Vincent Copley

Vincent Copley

When I was a kid around Port Adelaide, there weren't many Aboriginal people, and there was plenty of discrimination at school.

My father died when I was two, so we came to Adelaide and my mum got involved with this gentleman called Allan Copley - a white person. At that time it was against the law for Aboriginal people to mix with white people. My mother was all over the front page of the Truth because of it.

We were just like other Aboriginal families, trying to make a living.  We went to Leigh Creek for a couple of years, and then went to Alice Springs and then Adelaide. Along the way my brother and sister died, and then my mother died, and then my sister.
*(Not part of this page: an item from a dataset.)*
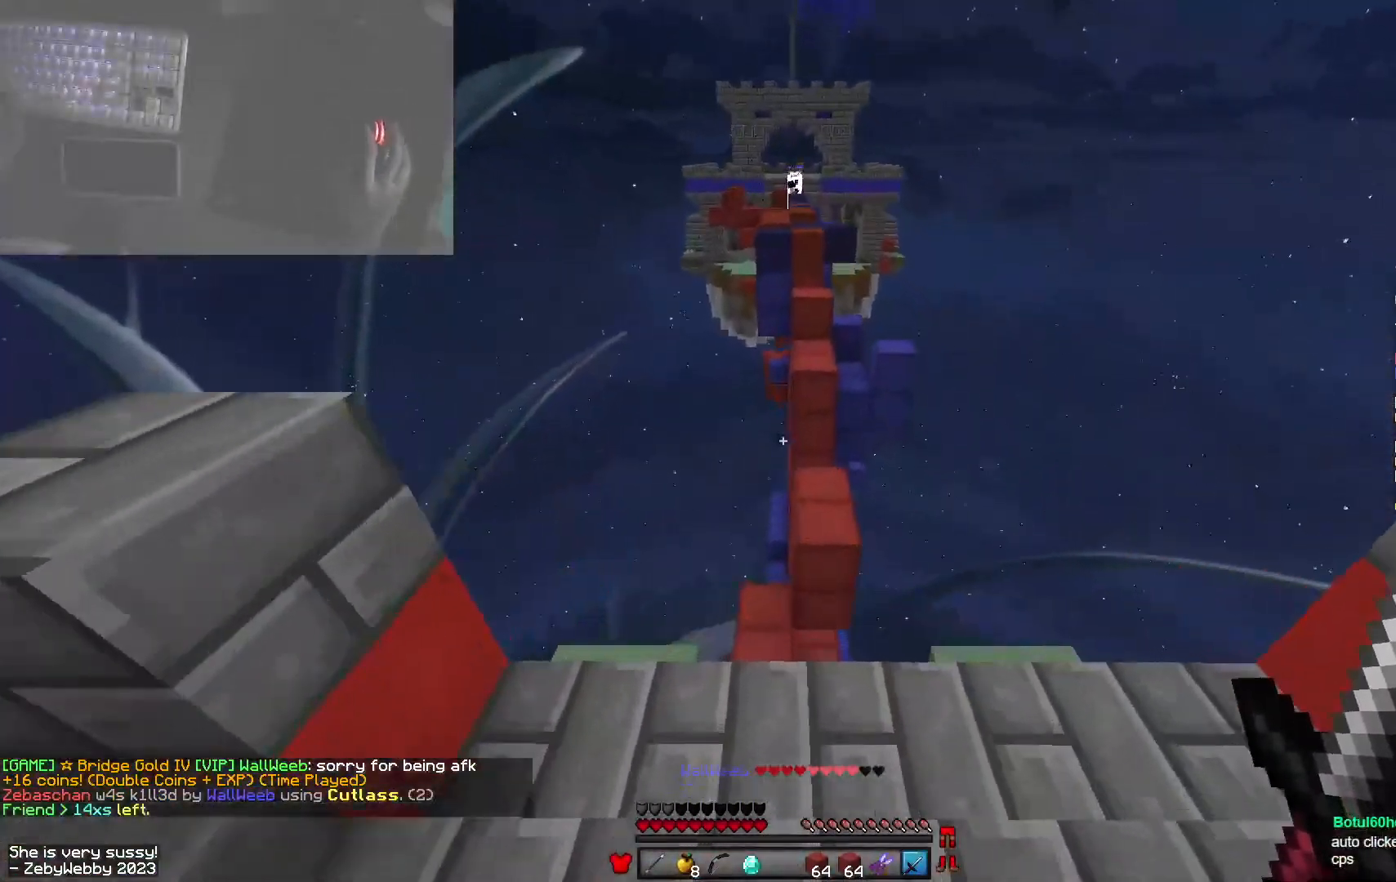
{"keys": ["space", "w"], "mouse": [], "events": []}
Now there's only me and Josie.

Before the migrants came to Taperoo we were copping all the racist heat, the English mob had seen black people before in their colonies, but hadn't seen any Aboriginal people. So at that stage, we were doing all the work in terms of race relations, and we made people aware. But when the migrants came, the heat was taken off us because the Australians gave the migrants such a hard time and it was sad to see how they treated other people. It was bad enough for us, but to see kids getting scruffed around because they had different clothes and had different food for lunch, that was terrible.

The Australian girls, their mothers wouldn't let us have anything to do with their girls, so they hid them. But the girls from England and Poland were a different type of people and their parents didn't mind if they were going out with black kids. So for a small time we enjoyed that until they swung into the way of how Australians thought about Aboriginal people.

When I was a kid around Port Adelaide, there weren't many Aboriginal people, and there was plenty of discrimination at school and in the district, apart from when football teams started and they wanted sportsman. For Saturday afternoon at football you were king, and when you went back to school you were a pauper. So it really hit home in terms of us being alone. Every now and again someone would come into the Port district and either stay with my aunty or wander across to get day work. From then, when they started to build at Taperoo, at that time people were moving from Point Pearce to come to Adelaide to live - taking a chance of getting exempted from the Point Pearce Mission.